Depuis la crise financière la FED était claire à propos de ses objectifs. A partir de la fin 2008, les banquiers centraux voulaient ajouter de la liquidité aux marchés financiers en soutenant les grandes banques et institutions financières.

Afin de promouvoir l’activité économique, la FED a réduit le taux directeur à court terme à zéro. Au début de 2009 la FED a commencé à acheter les obligations, ce qui a installé une sorte de planché sous le marché obligataire. Ce fait a également tiré vers le bas les taux d’intérêt à long terme et a relancé le marché gelé des obligations hypothécaires.

Les représentants de la FED ont été honnêtes lorsqu’ils ont remarqué que leur politique a boosté le marché des actions et a initié le mouvement des fonds hors de marché obligataire. Ce dernier avait le rendement moins élevé que le marché plus risqué des actions.

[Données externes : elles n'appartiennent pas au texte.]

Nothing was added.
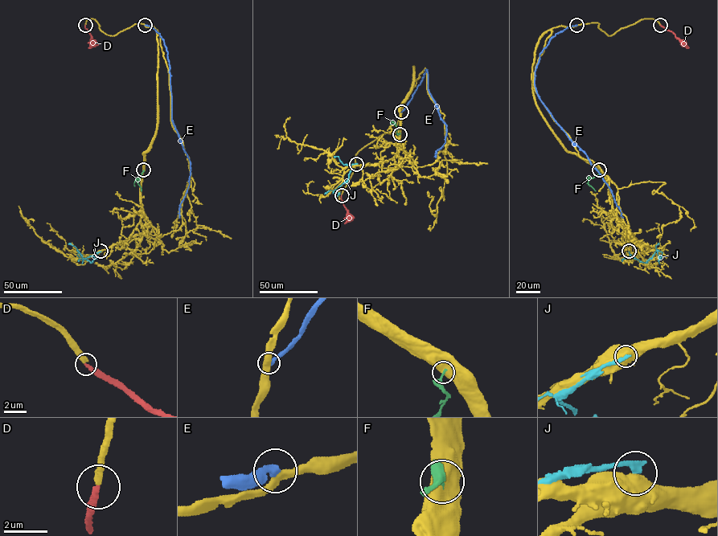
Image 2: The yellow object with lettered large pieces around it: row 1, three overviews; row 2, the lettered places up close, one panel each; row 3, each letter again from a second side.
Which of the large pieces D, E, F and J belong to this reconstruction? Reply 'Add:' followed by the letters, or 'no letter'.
Add: D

La FED a également souligné que son implication a fourni un certain niveau de soutien aux entreprises, démontrant que la FED suivait systématiquement et méthodiquement sa politique de stimulation de la croissance économique.

L’ancien président de la FED, Bernanke, est allé aussi loin dans ses constats, qu’il a remarqué que les revenus des retraités ont baissé suite à la politique « du taux zéro » menée par la FED. Il a reconnu cette perte, tout en notant que ce type d’investisseurs a été compensé par ailleurs à travers la croissance économique. Difficile d’imaginer que ses paroles ont réconforté les retraités. Elles n’ont certainement pas aidé à payer pour la nourriture et le chauffage.

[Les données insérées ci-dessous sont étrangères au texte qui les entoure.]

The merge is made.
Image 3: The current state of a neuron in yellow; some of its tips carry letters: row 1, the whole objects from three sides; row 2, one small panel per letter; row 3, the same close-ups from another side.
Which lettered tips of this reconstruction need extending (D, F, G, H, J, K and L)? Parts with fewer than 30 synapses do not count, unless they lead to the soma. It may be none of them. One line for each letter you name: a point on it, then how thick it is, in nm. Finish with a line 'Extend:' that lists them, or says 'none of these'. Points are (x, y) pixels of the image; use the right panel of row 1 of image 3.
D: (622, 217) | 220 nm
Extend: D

Tout cela indique à la même chose : les marchés financiers en bonne santé dans une économie en croissance. En tant que gardien de la devise monétaire américaine, la FED doit passer par une ligne étroite entre l’intervention et la surveillance.

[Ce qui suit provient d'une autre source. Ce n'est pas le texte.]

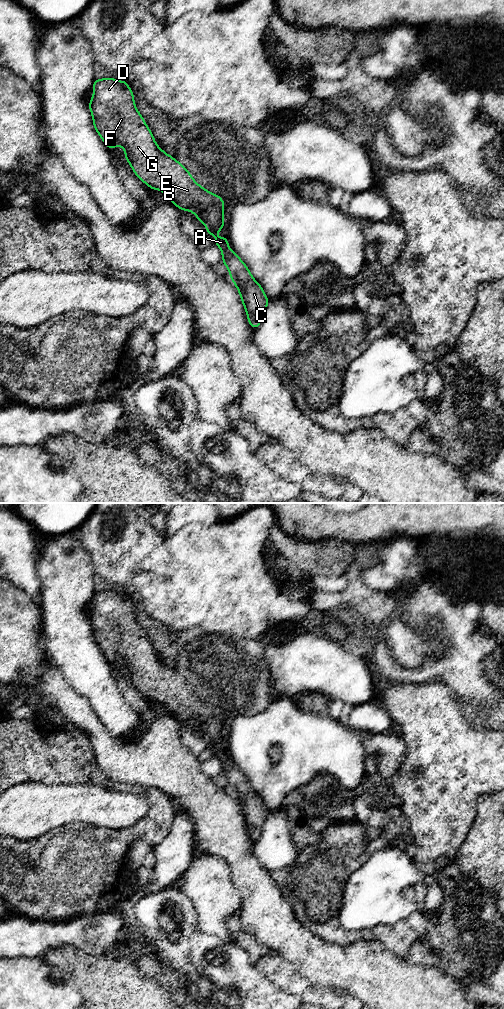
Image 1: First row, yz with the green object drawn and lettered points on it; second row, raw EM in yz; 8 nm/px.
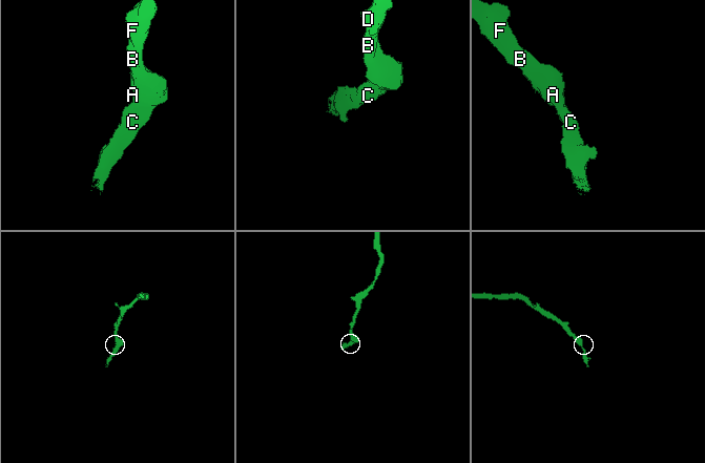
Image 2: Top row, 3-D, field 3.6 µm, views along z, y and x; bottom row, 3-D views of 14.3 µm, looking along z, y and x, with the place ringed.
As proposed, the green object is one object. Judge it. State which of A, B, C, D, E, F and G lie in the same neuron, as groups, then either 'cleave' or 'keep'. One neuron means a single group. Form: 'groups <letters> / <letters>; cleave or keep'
groups A B C D E F G; keep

Lorsque la crise financière a éclaté, la FED a sauté avec les deux pieds, dans l’intervention totale, et elle y est restée pendant dix ans.

Le marché obligataire et les institutions financières étant réparés, et le deux objectifs du mandat de la FED, les prix modérés et le chômage bas, étant atteint. Maintenant les banquiers centraux sont prêts à abandonner le mode « intervention ». Ils sont sur le point de revenir vers leur activité principale : ajustement, à la marge, des taux d’intérêts.

C’est le moment pour la Réserve Fédérale de démêler et de réduire la plus grande intervention de l’histoire des banques centrales. Et ce fait pose un grand problème aux marchés financiers.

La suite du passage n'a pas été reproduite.